WHAT YOU NEED TO DO
(1) From the 1982 camogie championship summary, extract the passage from "All-Ireland runners-up" to "in the final.", copying it word for word.
(2) Answer these questions using the 1982 camogie championship summary:
(a) Who was captain of the winning team?
(b) How many matches were played in the championship?
(c) By what margin did the winners beat Dublin in the final?

TEXT EXCERPT
All-Ireland Senior Camogie Championship 1982

Championship details
- Dates: June – 26 September 1982

All-Ireland champions
- Winners: Cork (13th win)
- Captain: Pat Lenihan

All-Ireland runners-up
- Runners-up: Dublin
- Captain: Brenie Toner

Championship statistics
- Matches played: 7

= 1982 All-Ireland Senior Camogie Championship =

Camogie championship

The 1982 All Ireland Camogie Championship was won by Cork, beating Dublin by a single point in the final.

GIVEN INFORMATION

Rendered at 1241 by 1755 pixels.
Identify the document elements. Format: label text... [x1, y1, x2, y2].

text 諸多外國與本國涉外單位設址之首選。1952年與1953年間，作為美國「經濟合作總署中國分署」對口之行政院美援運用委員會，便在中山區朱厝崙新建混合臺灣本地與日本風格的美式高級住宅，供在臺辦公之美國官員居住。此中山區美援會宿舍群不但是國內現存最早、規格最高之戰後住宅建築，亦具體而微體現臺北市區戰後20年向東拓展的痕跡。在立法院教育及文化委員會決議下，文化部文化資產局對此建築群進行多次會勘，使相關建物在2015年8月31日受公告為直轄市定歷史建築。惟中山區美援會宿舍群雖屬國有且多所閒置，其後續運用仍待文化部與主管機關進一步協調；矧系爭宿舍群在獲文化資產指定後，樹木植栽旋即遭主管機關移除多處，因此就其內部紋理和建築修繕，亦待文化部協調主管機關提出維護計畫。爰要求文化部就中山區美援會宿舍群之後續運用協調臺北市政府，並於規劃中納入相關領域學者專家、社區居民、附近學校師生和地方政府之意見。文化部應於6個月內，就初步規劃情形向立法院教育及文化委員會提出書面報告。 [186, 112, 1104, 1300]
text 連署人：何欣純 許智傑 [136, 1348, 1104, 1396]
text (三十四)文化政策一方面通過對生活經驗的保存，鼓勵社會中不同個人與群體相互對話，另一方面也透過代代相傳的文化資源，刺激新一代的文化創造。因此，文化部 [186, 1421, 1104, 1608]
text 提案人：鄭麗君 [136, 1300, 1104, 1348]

PER-TASK OUTPUTS
(1)
All-Ireland runners-up
- Runners-up: Dublin
- Captain: Brenie Toner

Championship statistics
- Matches played: 7

= 1982 All-Ireland Senior Camogie Championship =

Camogie championship

The 1982 All Ireland Camogie Championship was won by Cork, beating Dublin by a single point in the final.

(2)
(a) Pat Lenihan
(b) 7
(c) A single point